_Activity_: Copy each line below that contains "their".

_Information given_:

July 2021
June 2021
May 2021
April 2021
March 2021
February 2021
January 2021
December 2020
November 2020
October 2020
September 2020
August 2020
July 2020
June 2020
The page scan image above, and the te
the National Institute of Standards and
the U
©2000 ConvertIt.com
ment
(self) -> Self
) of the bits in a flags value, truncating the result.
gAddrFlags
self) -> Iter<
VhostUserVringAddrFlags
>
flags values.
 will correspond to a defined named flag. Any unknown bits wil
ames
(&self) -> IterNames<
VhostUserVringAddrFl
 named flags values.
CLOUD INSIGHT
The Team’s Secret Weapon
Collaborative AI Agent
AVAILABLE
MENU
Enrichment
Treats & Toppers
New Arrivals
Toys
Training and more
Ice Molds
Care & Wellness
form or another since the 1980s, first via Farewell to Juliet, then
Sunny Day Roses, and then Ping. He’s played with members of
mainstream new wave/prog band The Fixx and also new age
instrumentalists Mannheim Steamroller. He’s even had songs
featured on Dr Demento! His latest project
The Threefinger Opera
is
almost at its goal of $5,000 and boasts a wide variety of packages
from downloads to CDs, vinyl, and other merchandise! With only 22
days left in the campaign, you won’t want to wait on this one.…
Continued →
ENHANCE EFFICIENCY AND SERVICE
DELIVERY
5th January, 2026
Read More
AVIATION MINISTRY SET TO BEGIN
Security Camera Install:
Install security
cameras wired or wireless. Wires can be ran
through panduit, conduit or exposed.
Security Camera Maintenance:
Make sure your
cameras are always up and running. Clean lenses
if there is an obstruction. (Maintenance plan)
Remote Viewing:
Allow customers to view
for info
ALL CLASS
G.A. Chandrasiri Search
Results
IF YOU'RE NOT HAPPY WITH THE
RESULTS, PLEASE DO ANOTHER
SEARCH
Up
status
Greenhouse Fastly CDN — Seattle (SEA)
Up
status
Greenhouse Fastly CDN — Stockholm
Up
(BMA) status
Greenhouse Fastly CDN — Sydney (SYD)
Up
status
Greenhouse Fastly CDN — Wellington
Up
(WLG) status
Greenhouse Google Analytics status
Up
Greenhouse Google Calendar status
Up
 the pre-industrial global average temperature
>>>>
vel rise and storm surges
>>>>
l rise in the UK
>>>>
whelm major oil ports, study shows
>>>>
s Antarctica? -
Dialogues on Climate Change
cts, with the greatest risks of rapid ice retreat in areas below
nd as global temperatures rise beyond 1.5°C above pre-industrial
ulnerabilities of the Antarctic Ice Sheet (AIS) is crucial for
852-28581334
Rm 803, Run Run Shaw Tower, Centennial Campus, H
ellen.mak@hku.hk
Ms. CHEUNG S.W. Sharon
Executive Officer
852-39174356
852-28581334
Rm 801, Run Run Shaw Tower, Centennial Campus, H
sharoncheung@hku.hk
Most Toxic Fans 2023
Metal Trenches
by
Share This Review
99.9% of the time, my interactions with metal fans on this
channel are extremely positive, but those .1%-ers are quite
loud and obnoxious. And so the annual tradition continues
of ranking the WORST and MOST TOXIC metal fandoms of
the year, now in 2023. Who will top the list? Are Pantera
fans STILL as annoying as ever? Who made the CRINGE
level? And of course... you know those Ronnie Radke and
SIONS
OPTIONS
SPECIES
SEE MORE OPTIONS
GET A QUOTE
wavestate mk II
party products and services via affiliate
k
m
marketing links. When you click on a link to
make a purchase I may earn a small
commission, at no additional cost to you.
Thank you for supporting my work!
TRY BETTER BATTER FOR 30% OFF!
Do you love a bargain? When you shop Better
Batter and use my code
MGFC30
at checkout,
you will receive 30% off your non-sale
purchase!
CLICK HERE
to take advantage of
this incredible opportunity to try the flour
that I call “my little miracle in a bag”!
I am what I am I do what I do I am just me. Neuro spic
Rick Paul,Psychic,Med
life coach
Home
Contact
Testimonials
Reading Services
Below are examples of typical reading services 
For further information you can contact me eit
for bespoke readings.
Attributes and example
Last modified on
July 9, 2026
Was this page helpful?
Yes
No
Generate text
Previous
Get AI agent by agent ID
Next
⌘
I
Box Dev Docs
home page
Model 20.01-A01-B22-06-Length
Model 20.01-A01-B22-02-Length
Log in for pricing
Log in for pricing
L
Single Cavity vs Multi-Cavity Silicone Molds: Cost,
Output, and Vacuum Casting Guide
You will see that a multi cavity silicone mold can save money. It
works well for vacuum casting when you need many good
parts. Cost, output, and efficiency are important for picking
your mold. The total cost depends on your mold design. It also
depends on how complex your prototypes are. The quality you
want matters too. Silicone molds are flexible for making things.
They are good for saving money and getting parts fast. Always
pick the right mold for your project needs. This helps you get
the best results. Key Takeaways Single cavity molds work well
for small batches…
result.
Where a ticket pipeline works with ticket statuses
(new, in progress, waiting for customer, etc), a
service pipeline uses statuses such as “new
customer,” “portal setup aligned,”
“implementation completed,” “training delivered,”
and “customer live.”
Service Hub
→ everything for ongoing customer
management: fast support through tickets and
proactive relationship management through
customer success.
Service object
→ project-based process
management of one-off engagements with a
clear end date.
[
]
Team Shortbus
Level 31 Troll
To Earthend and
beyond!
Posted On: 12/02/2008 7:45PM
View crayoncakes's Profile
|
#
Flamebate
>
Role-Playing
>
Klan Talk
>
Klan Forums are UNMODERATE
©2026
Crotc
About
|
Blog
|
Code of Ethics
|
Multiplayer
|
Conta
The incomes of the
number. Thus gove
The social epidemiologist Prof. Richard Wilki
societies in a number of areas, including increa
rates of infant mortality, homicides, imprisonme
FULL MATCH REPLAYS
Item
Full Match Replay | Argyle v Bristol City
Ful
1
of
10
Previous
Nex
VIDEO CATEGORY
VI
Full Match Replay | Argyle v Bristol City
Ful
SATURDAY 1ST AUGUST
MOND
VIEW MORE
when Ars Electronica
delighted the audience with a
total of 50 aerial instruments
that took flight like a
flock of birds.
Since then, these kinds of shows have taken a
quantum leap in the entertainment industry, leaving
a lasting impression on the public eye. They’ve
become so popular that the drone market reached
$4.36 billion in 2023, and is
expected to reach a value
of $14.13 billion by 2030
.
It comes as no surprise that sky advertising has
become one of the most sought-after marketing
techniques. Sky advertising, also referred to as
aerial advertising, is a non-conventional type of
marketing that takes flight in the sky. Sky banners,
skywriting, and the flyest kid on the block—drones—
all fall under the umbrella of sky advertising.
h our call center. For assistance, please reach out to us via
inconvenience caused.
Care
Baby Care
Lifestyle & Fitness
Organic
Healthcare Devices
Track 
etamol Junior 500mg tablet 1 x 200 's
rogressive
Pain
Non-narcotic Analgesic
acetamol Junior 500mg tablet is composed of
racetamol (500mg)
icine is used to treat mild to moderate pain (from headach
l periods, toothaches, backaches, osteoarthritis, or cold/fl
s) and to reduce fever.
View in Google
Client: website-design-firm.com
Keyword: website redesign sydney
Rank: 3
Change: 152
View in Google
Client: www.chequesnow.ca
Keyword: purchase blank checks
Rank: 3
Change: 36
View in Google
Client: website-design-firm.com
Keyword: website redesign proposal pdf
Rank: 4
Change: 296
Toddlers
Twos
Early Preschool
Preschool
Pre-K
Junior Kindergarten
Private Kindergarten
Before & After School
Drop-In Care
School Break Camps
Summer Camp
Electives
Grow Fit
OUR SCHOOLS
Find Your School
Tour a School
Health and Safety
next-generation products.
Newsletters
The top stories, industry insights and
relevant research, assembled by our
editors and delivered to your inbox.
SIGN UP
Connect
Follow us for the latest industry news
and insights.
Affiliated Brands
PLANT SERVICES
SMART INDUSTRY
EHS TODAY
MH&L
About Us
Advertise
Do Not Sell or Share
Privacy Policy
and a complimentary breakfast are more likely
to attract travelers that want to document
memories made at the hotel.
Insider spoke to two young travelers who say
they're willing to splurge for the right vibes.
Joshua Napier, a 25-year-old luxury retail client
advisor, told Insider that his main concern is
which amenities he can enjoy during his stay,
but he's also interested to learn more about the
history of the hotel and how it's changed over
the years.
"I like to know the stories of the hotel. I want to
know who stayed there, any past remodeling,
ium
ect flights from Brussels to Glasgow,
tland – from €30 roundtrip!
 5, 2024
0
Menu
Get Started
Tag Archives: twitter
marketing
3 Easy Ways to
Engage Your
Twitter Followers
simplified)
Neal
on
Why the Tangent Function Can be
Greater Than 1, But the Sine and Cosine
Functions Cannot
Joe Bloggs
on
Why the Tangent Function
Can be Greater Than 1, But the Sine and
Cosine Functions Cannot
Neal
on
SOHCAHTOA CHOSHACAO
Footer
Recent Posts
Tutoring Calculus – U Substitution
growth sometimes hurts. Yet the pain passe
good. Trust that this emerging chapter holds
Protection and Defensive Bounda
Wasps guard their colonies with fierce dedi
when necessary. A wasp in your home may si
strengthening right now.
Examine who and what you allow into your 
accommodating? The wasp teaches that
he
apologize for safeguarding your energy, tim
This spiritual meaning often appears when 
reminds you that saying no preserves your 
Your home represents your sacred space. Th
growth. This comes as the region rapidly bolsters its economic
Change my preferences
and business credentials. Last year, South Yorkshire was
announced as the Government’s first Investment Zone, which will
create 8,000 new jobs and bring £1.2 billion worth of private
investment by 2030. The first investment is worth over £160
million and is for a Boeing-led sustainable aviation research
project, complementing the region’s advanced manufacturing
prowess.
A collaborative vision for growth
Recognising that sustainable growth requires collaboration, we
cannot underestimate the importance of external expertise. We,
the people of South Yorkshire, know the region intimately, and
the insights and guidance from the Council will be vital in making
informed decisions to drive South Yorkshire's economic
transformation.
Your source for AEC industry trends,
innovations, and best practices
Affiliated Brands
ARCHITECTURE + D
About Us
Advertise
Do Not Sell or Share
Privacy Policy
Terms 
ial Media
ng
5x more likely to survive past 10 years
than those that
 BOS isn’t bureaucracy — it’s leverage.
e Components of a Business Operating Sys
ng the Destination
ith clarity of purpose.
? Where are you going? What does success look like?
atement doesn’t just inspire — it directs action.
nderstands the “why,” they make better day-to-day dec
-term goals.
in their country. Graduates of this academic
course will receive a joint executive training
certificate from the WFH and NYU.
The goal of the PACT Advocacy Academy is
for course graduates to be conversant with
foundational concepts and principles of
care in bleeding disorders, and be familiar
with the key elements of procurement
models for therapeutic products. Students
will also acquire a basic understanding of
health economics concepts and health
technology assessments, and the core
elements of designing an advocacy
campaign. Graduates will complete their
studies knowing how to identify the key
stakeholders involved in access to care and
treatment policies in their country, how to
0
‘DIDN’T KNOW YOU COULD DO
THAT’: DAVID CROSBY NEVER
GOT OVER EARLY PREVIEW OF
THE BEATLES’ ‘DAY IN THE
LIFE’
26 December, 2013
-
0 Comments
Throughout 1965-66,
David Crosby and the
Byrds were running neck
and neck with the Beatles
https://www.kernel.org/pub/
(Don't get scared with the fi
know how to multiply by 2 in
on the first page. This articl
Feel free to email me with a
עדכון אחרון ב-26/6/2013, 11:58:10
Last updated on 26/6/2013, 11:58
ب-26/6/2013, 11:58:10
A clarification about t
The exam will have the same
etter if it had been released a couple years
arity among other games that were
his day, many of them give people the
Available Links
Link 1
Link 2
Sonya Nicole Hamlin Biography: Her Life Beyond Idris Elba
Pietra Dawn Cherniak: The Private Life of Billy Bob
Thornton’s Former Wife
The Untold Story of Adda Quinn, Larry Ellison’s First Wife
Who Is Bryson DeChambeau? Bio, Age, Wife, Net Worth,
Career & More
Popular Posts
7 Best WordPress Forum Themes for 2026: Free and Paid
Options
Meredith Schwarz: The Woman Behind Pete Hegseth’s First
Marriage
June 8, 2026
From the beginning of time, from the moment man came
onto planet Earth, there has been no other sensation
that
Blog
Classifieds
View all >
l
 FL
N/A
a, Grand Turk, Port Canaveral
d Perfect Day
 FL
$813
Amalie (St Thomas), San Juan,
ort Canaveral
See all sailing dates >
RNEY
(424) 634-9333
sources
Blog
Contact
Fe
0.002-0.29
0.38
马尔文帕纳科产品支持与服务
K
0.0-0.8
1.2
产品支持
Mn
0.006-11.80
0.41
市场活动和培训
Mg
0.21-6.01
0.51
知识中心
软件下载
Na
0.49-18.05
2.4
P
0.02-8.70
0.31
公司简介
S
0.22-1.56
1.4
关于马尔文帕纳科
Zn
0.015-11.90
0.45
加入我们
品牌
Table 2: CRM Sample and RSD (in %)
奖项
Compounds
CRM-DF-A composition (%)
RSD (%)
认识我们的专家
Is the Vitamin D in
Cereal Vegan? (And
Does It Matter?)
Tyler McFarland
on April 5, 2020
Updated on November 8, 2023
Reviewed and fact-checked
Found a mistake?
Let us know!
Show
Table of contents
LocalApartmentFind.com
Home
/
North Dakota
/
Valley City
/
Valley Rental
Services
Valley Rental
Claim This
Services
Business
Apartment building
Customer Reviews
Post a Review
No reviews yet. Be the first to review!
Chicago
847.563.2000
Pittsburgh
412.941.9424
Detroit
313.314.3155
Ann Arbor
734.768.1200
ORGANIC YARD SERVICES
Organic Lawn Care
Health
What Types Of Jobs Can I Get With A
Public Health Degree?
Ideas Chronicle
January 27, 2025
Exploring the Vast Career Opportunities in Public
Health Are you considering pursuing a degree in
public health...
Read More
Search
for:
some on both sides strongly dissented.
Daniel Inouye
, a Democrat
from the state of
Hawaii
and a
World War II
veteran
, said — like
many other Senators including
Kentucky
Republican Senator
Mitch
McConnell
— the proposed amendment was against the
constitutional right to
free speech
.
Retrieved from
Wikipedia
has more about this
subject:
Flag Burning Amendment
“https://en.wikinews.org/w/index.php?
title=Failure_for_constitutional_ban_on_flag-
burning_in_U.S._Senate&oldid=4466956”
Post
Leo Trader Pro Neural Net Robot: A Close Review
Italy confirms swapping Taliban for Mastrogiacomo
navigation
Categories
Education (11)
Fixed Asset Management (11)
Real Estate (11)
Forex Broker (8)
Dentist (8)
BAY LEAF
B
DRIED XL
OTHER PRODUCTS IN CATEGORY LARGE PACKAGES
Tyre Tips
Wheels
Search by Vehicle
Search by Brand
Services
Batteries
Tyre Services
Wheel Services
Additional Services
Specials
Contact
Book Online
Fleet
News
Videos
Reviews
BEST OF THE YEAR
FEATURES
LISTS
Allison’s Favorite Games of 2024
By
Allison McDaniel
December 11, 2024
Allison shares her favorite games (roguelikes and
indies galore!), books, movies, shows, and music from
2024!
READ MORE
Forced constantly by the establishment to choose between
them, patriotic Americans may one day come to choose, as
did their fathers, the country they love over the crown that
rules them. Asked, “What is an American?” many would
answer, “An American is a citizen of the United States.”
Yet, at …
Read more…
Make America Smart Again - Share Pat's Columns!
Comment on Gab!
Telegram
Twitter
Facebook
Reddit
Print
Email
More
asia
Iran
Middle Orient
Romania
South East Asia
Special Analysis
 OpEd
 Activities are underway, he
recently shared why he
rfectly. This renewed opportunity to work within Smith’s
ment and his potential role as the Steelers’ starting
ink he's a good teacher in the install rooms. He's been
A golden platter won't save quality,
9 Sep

_Output_:
Wasps guard their colonies with fierce dedi
in their country. Graduates of this academic
campaign. Graduates will complete their
treatment policies in their country, how to
did their fathers, the country they love over the crown that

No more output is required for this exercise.